Hey all,
Quick update. Things have been moving fast as usual. A friend on Instagram said I looked tired. I suppose that is true, but I am only here a short time, and I am not in flooded trenches in sub 0 temps under 24/7 artillery fire and close quarters battle. So I can’t complain.
It is common for volunteer groups to help each other out every day, so when we got a request to pick up a van from Dnipro and drive it 7 hours to Bucha, it was a no-brainer. Of course like all volunteer vehicles it had issues and after a long drive, the oil leak finally caused me some issues on a Google directed one way street that turned out to be Zelensky’s driveway. In very broken Ukrainian I explained to the guard, “I am not supposed to be here.” To which his reply was something to the effect, “no kidding dumbass.” A few quarts of oil and a couple turns of a bolt and I was back on the road.
After a marginal night’s sleep, we repacked the van and headed 8 hours east to Kharkiv with a stop in Poltava for a meeting with the people from the Visible Women Group. The snow was and still is relentless and driving was rough. Marina and Elena accompanied us on aid dropoffs at a shelter and then later we accompanied them to a volunteer appreciation event at a restaurant in Kharkiv. It was the last place I wanted to be, but we saw some friends and made additional contacts.

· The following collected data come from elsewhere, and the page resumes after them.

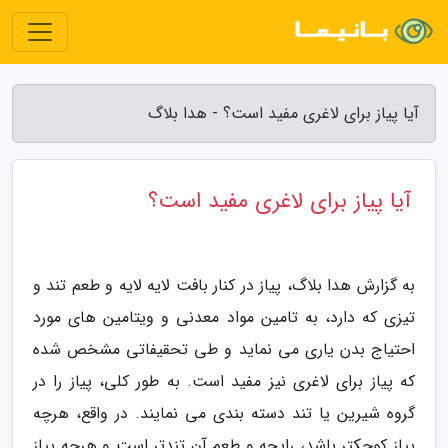
آیا پیاز برای لاغری مفید است؟ - هدا بلاگ
آیا پیاز برای لاغری مفید است؟
به گزارش هدا بلاگ، پیاز در کنار بافت لایه لایه و طعم تند و
تیزی که دارد، به تامین مواد معدنی و ویتامین های مورد
احتیاج بدن یاری می نماید و طی تحقیفاتی مشخص شده
که پیاز برای لاغری نیز مفید است. به طور کلی، پیاز را در
گروه شیرین یا تند دسته بندی می نمایند. در واقع، هرچه
پیاز کوچکتر باشد، رایحه و طعم آن تندتر است و هرچه پیاز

Then we dropped of warm weather gear at the warehouse of our friend Roman and began prepping for the aid runs to the east villages.
I also made contact with an American named Jake Knotts who is procuring military grade mine detectors. A group of EOD techs has developed a curriculum and is training volunteers in mine clearing techniques. My British friend Ed Scott began this training yesterday. It is estimated that it will take 10 years to remove all the mines and booby traps in the country. With your donations I was able to help procure two of these devices known as the VMR2 for Jake and the mine teams. Just a few hours later my friend Oleg observed a vehicle on the road in Kherson pull over to the shoulder and hit a mine. Despite his efforts he could not save the driver. We don’t pull onto the shoulder in liberated areas.
Finally last night we went to the famous LF Club in Kharkiv. The owner, Icey started an underground bar, restaurant, music venue that is only available to volunteers, soldiers and police. Icey is on 24 hour duty and will open the club after hours to feed anyone coming back from the field. We met volunteers Rosie and Gregg from the UK and then later our old friend Larz from Germany and his partner Lea, a paramedic, came in after a supply run to the front in Bakhmut.
They have been here since March. Larz was visibility shaken by the drive back and what he had witnessed in Bakhmut. If you aren’t following the news from here this battle for a city in Donbas has been raging for several months but the Russians have now committed many of their new conscripts, weapons and redirected forces to the area. The assault is led by the Wagner Group PMC, Putin’s private and barbaric army. I have heard numerous independent stories that the Russians attack in waves and are cut down to the point that bodies pile up in the fields and are not retrieved.
While we were at the LF the air raid sirens went off and the city took six missile strikes which is still a daily occurrence here. But at least unlike like last time I was here, we are no longer in artillery range.